» JOB A
Answer these questions from the text on facets, one short answer per line:
(i) What does each Facet have connected to it?
(ii) What does a writer facet's buffer become when the facet is flushed?
(iii) Apart from a set of labels, what two sets make up the facet metadata?
» JOB B
Retype a passage from the text on facets, starting at "Each Facet has" and ending at "the other Xtrays.".
TEXT Start Marker
Each Facet has an FnReturn connected to it. The reading from a reader facet happens by forwarding the incoming rowops to that FnReturn. To actually process the data, you can either chain your handler labels directly to the FnReturn labels, or push an FnBinding onto that FnReturn. An incoming Xtray is always processed as a unit, with no intermixing with the other Xtrays.

The writing to a writer facet happens by calling the labels of its FnReturn. Which then has the logic that collects all these rowops into a buffer. Then when the facet is flushed, that buffer becomes an indivisible Xtray that gets sent to the nexus as a unit, and then read by the reader facets as a unit.

The facet metadata consists of:

a set of labels, same as for an FnReturn, used to build the facet's internal FnReturn; these labels define the data that can be carried through the nexus;
a set of row types that gets exported through the nexus;
a set of table types that gets exported through the nexus.
TEXT End Marker
INFORMATION SUPPLIED Start Marker
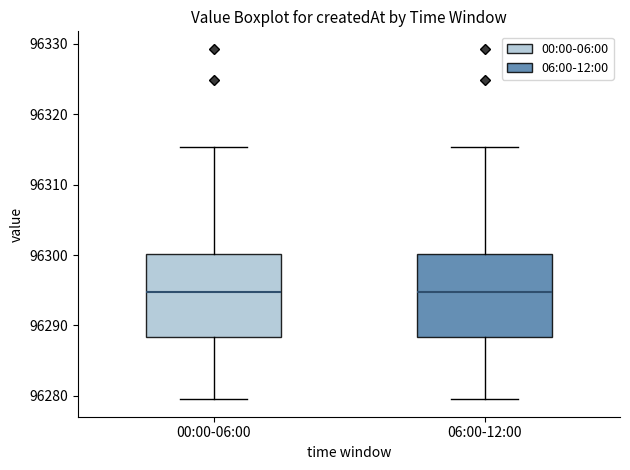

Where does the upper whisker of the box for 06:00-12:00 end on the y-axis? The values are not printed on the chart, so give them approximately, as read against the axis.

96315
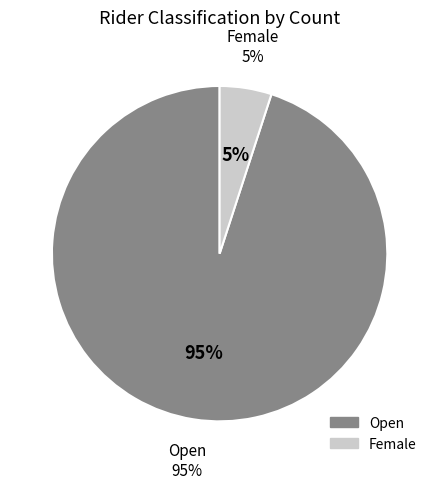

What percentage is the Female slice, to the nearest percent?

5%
INFORMATION SUPPLIED End Marker
» EXERCISE RESPONSE A
(i) An FnReturn.
(ii) An indivisible Xtray that gets sent to the nexus as a unit.
(iii) A set of row types and a set of table types that get exported through the nexus.

» EXERCISE RESPONSE B
Each Facet has an FnReturn connected to it. The reading from a reader facet happens by forwarding the incoming rowops to that FnReturn. To actually process the data, you can either chain your handler labels directly to the FnReturn labels, or push an FnBinding onto that FnReturn. An incoming Xtray is always processed as a unit, with no intermixing with the other Xtrays.